When building a retirement nest egg, Canadians have two tax-sheltered account choices. The Registered Retirement Savings Plan (RRSP) allows Canadians to grow their untaxed savings in a tax-free environment, though the taxes are due once their nest egg is taken out of the RRSP after retirement. It’s a solid financial instrument that helps millions of Canadians build decent-sized nest eggs for retirement.
However, the second choice, the Tax-Free Savings Account (TFSA), garners far more attention. That’s partly because whatever you take from this account, whether it’s dividend income or your entire nest egg, is completely tax-free. However, one of the main reasons it’s so admired is that you can access your TFSA funds and assets before retirement, too.
This also makes it ideal for building a passive-income stream, usually with the right dividend stocks.
A utility company
If you are looking for dividend stocks that you can keep in your TFSA for decades and effectively never sell, Fortis (TSX:FTS) is an easy choice.
Not only is it a utility business, which is one of the safest and most stable business models with consistent and reliable revenue streams, but it also has a geographically diverse portfolio. It operates in multiple markets, including the Caribbean, with over 3.5 million electric and natural gas customers.

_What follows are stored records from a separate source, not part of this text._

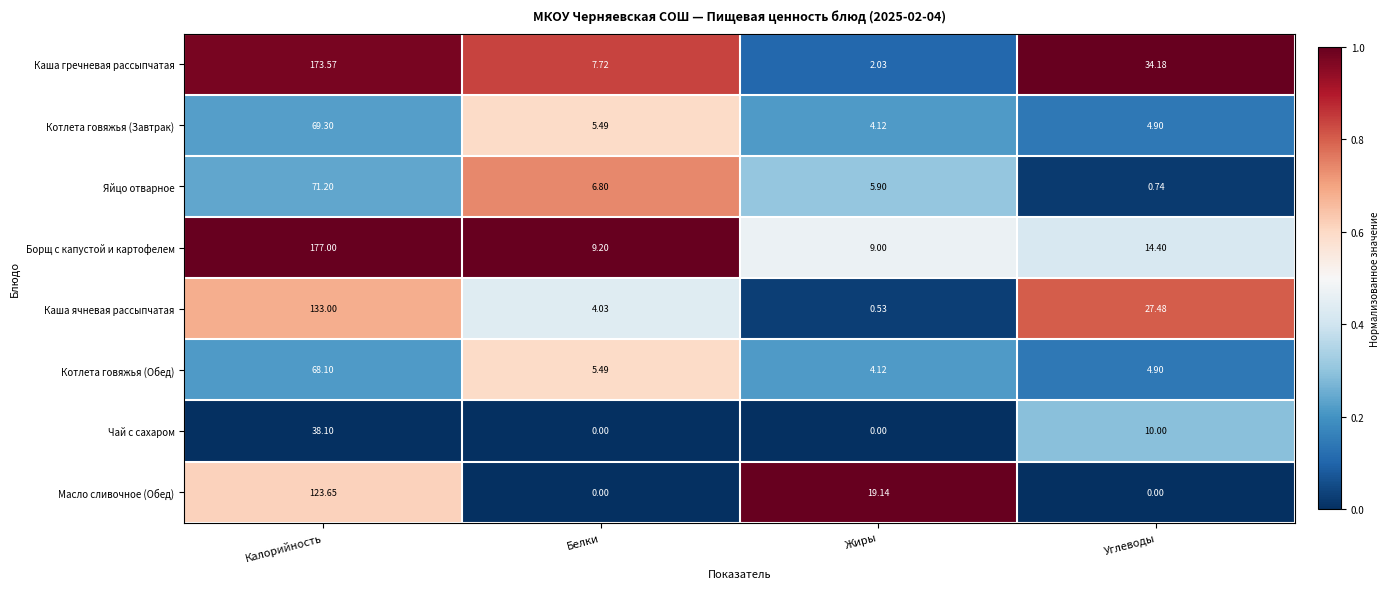

How many series are shown in this chart?

8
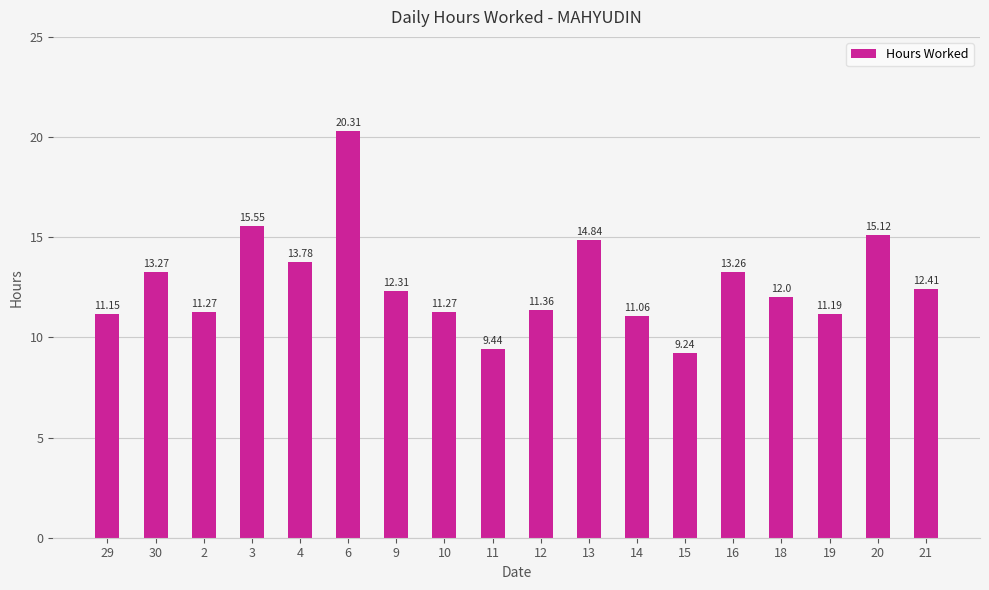

What is the label of the 10th bar from the right?

11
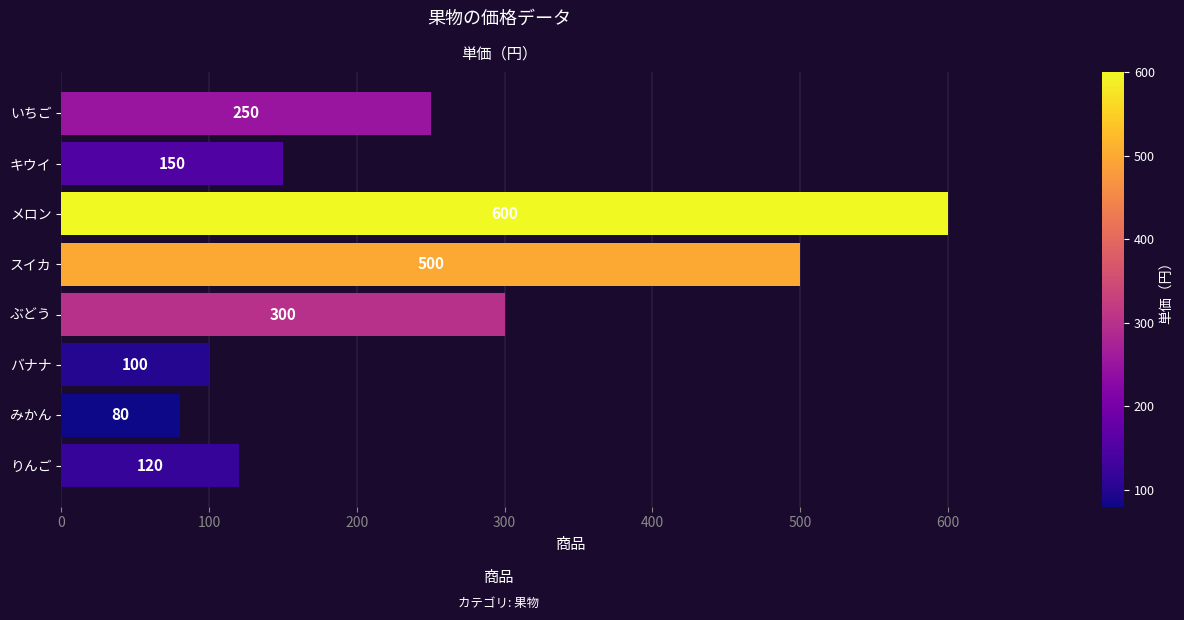

What is the minimum value shown in the chart?

80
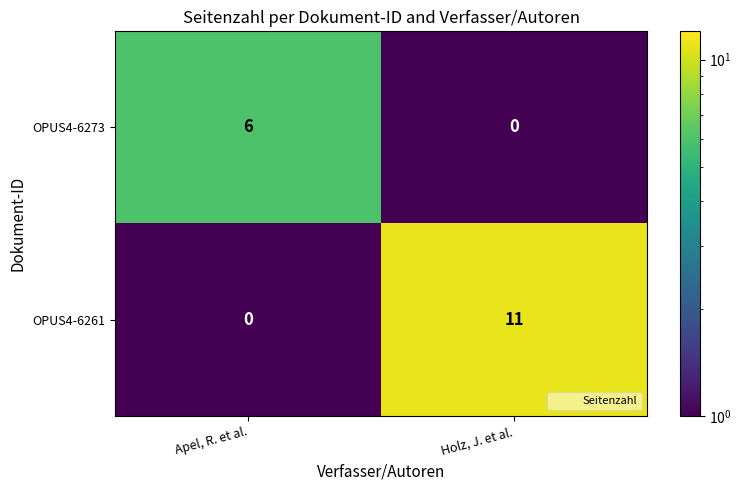

Is it true that OPUS4-6261 equals 0 at Apel, R. et al.?

True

Another layer of safety that this business offers is that 99% of its assets are regulated, so there is minimal price fluctuation, which leads to stable revenues that fund its dividends and operations.
Even more impressive than its business model is its dividend history—49 consecutive years of dividend growth, making it the second oldest Dividend Aristocrat in Canada. It’s offering a decent 4.4% yield right now. The capital-appreciation potential is nothing compared to its stellar dividends, but it’s much better than being non-existent.
A railway company
Canadian National Railway (TSX:CNR), once a crown corporation, is currently the largest railway company in Canada by market cap and one of the largest in North America in terms of total railway lines it controls and other assets.
Despite trucks becoming the preferred mode of cargo transport inland, railways still hold a prominent position in the supply chain. They are cheaper and, in some cases, faster than trucks, especially for bulk transportation.
They are also greener and more energy efficient, which is an interesting factor to consider from an ESG (environmental, social, and governance) investing perspective.
But the Canadian National Railway isn’t just an impressive pick from a business model angle. It’s a well-established Dividend Aristocrat offering a modest 2% yield. It’s also a decent growth stock that rose by about 137% in the last 10 years.
Foolish takeaway
The two stocks offer two different combinations of growth and dividends. While both are Aristocrats with rock-solid dividends, Fortis is a “heavier” choice from a passive income perspective, while Canadian National Railway offers better growth, which may allow you to generate a passive income differently.